Manu Platt, a biomedical engineer and associate professor in the Coulter Department of Biomedical Engineering will receive the 2021 AAAS Mentor Award for his commitment to supporting the diverse members of his laboratory, providing opportunities for their growth and encouraging his students out of their comfort zones to reach their fullest potential. Platt was nominated by a group of former students, trainees and colleagues, who cited his “extraordinary leadership throughout his career to increase participation of underrepresented groups in science.”

“Sometimes you just need one person to believe in you,” wrote a former Ph.D. student of Platt’s. “Dr. Platt has always been that person for me. He always saw the potential in me before I could see it, and because of that, I have had many opportunities to help me grow professionally.”

Manu Platt in lab

Enriching. Transformative. Nurturing. Authentic.

Those adjectives, and more like them, are how his former students have described Manu Platt and his influence on their education and careers.

Platt’s work growing — and pushing — the next generation of biomedical engineers has won him the 2021 Mentor Award from the American Association for the Advancement of Science (AAAS), an honor that recognizes “extraordinary leadership to increase the participation of underrepresented groups in science and engineering fields and careers.”

“Dr. Platt pushed me outside of my comfort zone to a growth zone, which molded me into a better engineer and helped me find my place to be my full, authentic self as a Black woman in academia,” said Simone Douglas-Green, who earned her Ph.D. with Platt and now is a postdoctoral scholar at the Massachusetts Institute of Technology. “Dr. Platt has always given me more than I think I can handle, but he has a gift of knowing what is in his student’s best interest and encouraging them to aim higher.
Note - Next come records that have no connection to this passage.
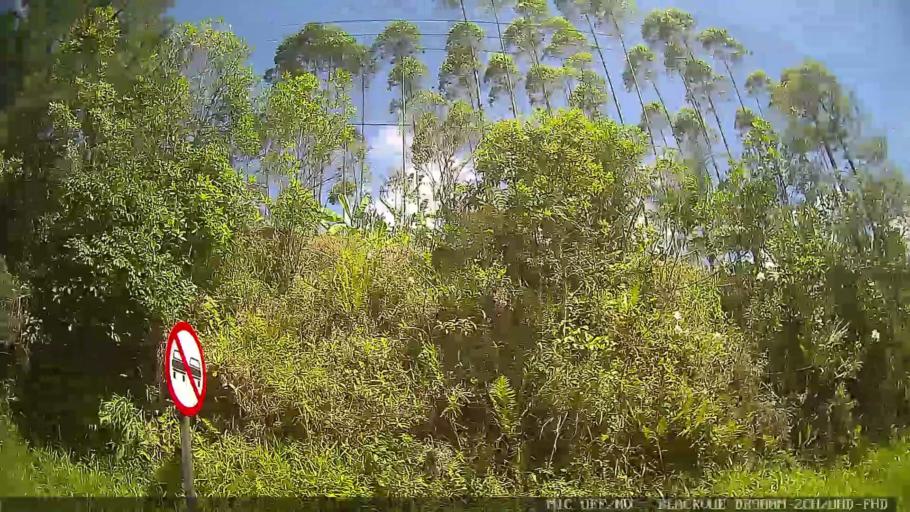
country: BR
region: Sao Paulo
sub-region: Mogi das Cruzes
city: Mogi das Cruzes
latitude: -23.6748
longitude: -46.1944
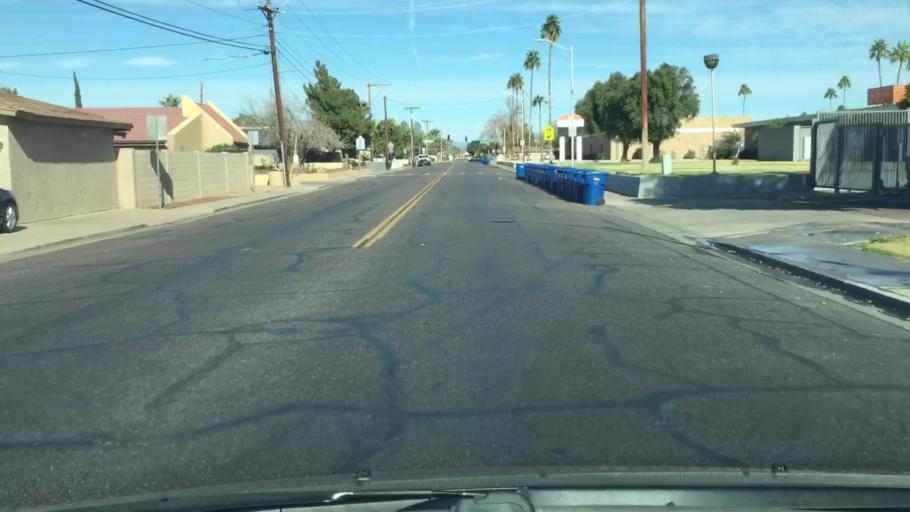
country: US
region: Arizona
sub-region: Maricopa County
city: Mesa
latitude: 33.4273
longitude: -111.8523
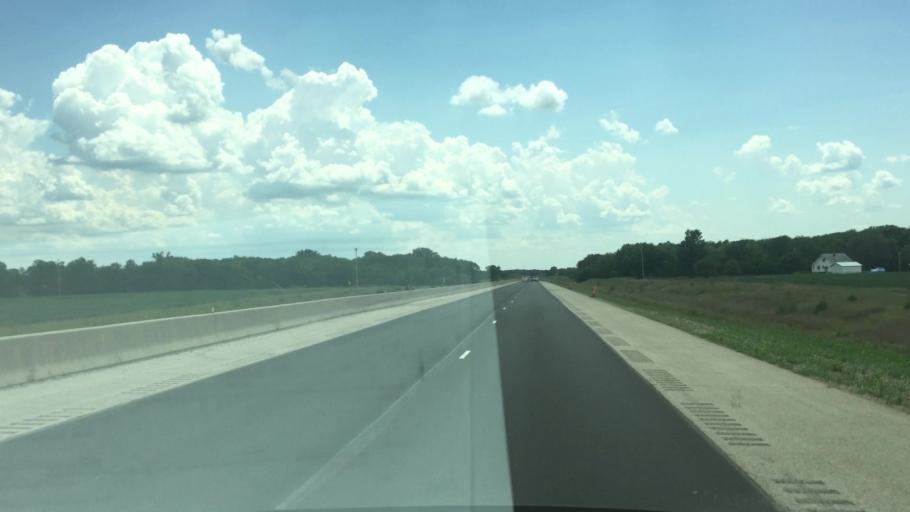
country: US
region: Kansas
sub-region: Lyon County
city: Emporia
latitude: 38.5234
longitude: -96.1410
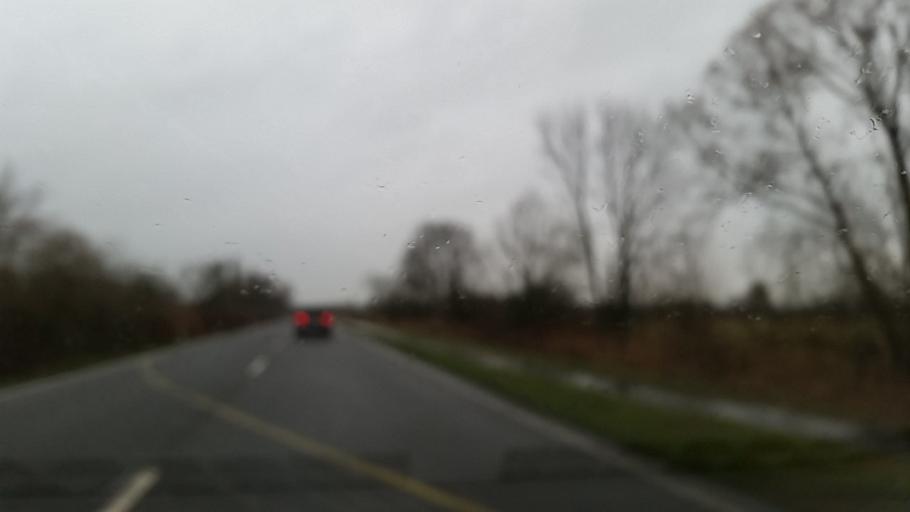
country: DE
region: Brandenburg
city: Friesack
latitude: 52.7734
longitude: 12.5615
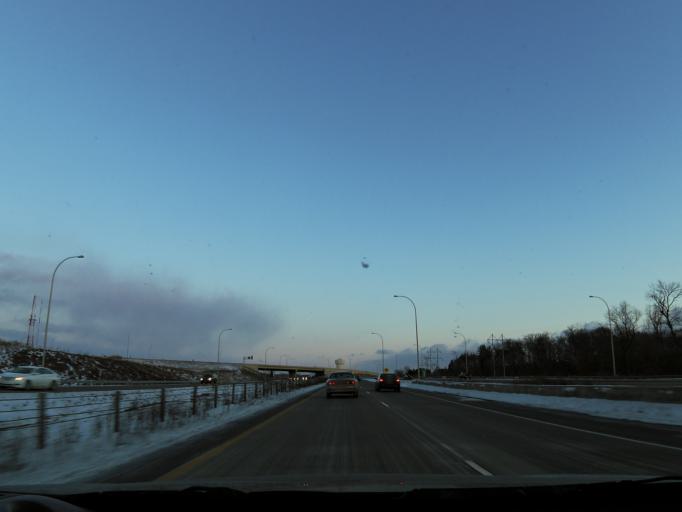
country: US
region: Minnesota
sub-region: Ramsey County
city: Arden Hills
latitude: 45.0645
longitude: -93.1628
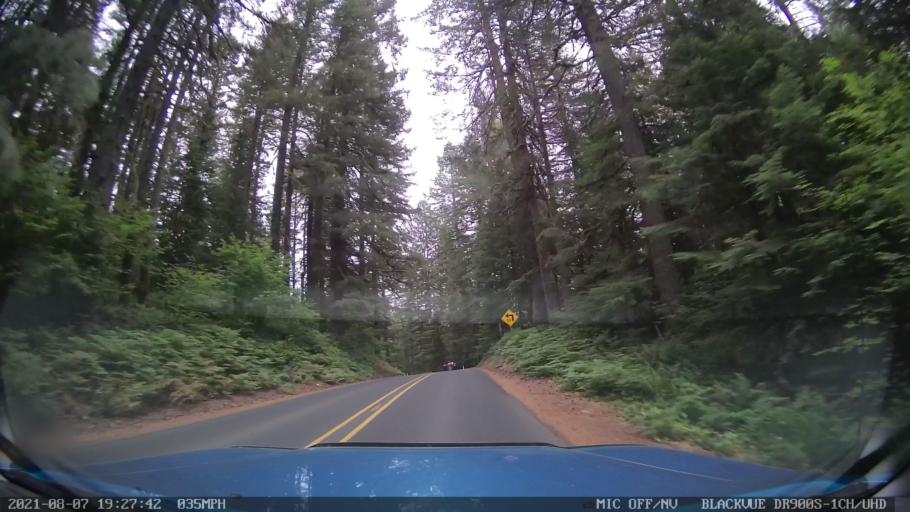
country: US
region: Oregon
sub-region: Linn County
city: Lyons
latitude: 44.8791
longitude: -122.6431
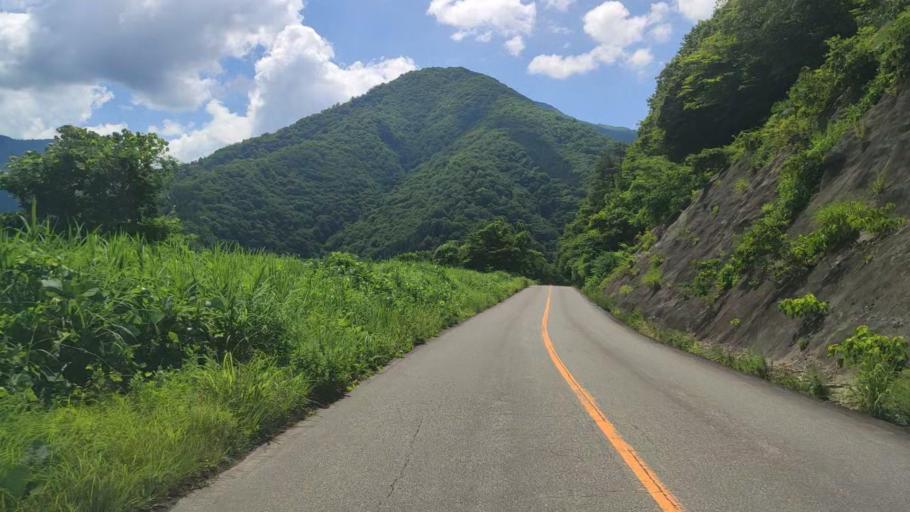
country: JP
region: Fukui
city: Ono
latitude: 35.9060
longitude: 136.5321
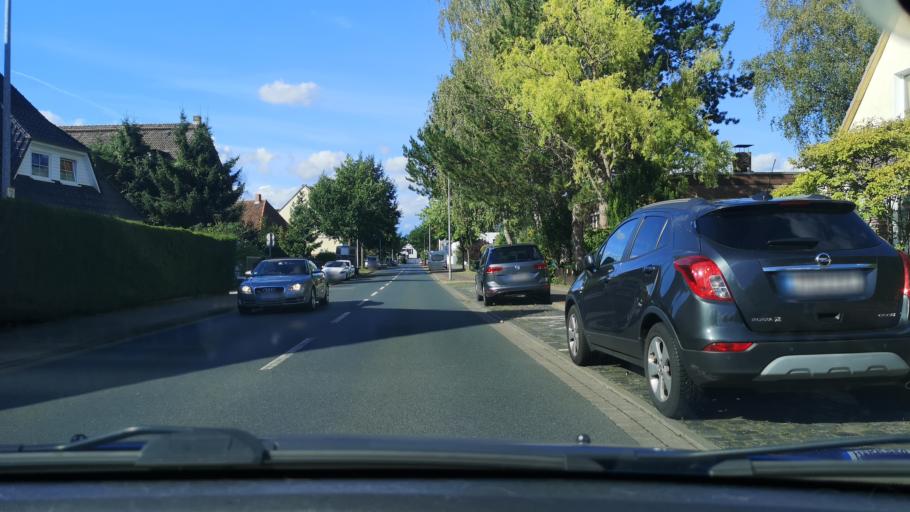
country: DE
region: Lower Saxony
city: Isernhagen Farster Bauerschaft
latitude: 52.4153
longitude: 9.8067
He always saw the potential in me before I could see it.”

Douglas-Green joined the effort to nominate Platt for the mentor award when she was contacted by Monet Roberts, another of Platt’s former doctoral students who was leading the charge. Roberts said she met Platt when she was a first-year student in the Wallace H. Coulter Department of Biomedical Engineering. It was that relationship that convinced her academia was the place for her.

“He was the first Black biomedical engineer and professor that I had ever seen,” Roberts said. “He took me under his wing as an informal mentor and adviser. He started to invite me to his lab meetings. I helped out in his lab as a lab assistant and became interested in the research and transitioned to an undergraduate researcher.”

Roberts and Douglas-Green both said Platt builds a culture of family in his lab and models what it means to be what Roberts called “a socially conscious scientist and engineer.” Douglas-Green said Platt showed her how to balance advancing science while “being an advocate and doing outreach to improve diversity and inclusion in BME.”

For Platt, the award was touching — and a surprise. He said he’s thrilled to be in the company of previous winners like former Georgia Tech Dean of Engineering Gary May, the first Black dean of the college whom Platt called “a mentor and absolute hero of mine.”

“I have had amazing mentors along my way, some who looked like me and many who did not. It has opened up doors for me where I did not even know there was a door,” said Platt, associate professor in Coulter BME and a Georgia Research Alliance Distinguished Scholar. “That has led me to this exciting career in science and engineering. It has been so much more than what I would have ever thought it would be when I was a young nerd.”

Which is why, he said, mentoring has been so important to him: “Others should have that opportunity.”